WHAT IS EXPECTED:
Please format the text from the line containing "Sheffield head coach", that line included, through the end of the listing as a numbered list, omitting any blank lines.

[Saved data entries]
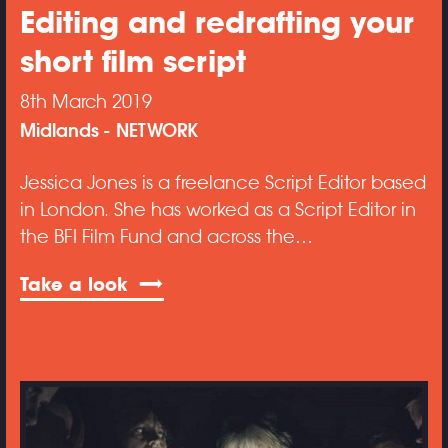
Editing and redrafting your
short film script
8th March 2019
Midlands
NETWORK
Jessica Jones is a freelance Script Editor based
in London. She has worked as a Script Editor in
the BFI Film Fund and across the…
Take a look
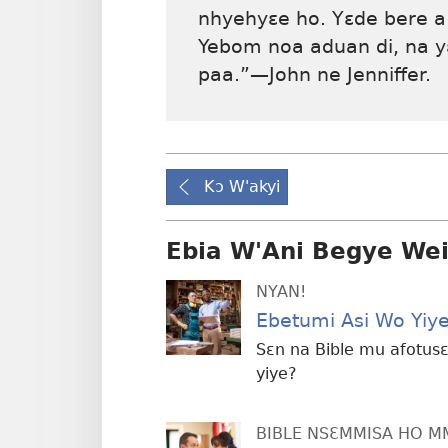
nhyehyɛe ho. Yɛde bere a
Yebom noa aduan di, na 
paa.”—John ne Jenniffer.
Kɔ W'akyi
Ebia W'Ani Begye We
NYAN!
Ebetumi Asi Wo Yiy
Sɛn na Bible mu afotu
yiye?
BIBLE NSƐMMISA HO 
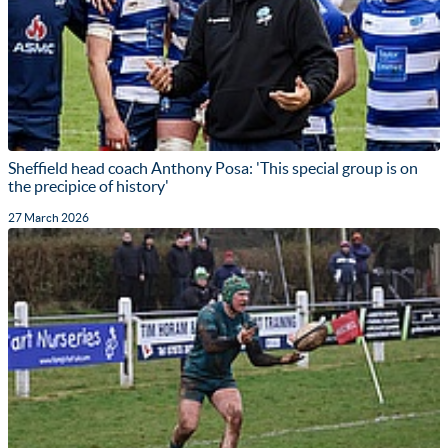
Sheffield head coach Anthony Posa: 'This special group is on
the precipice of history'
27 March 2026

WRITTEN RESPONSE:
1. Sheffield head coach Anthony Posa: 'This special group is on
2. the precipice of history'
3. 27 March 2026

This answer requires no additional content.